Extracted records:
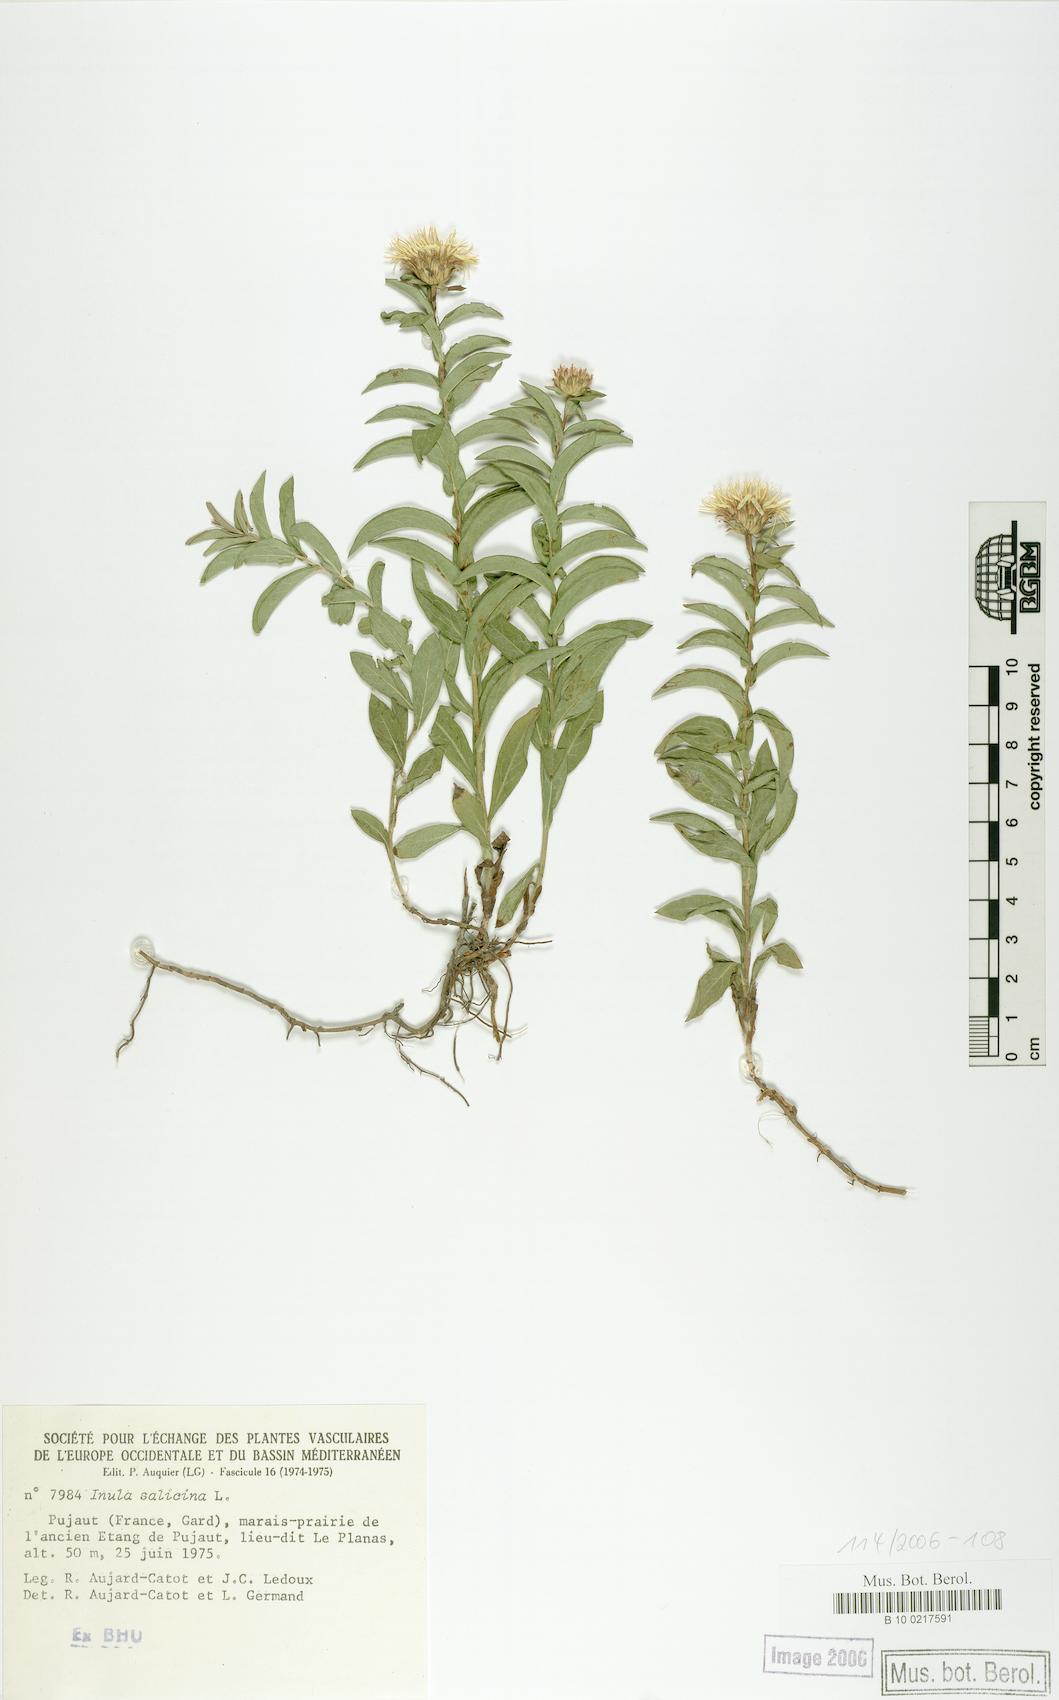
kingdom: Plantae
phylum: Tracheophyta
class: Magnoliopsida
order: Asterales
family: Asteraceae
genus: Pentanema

==

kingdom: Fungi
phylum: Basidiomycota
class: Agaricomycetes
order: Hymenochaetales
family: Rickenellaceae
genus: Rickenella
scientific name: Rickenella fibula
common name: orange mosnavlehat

WRITTEN INSTRUCTION: Please quote the records word for word, beginning with the line that contains "kingdom: Fungi" and continuing through the line that contains "common name: orange mosnavlehat", including both of those lines.

RESPONSE TO THIS EXERCISE:
kingdom: Fungi
phylum: Basidiomycota
class: Agaricomycetes
order: Hymenochaetales
family: Rickenellaceae
genus: Rickenella
scientific name: Rickenella fibula
common name: orange mosnavlehat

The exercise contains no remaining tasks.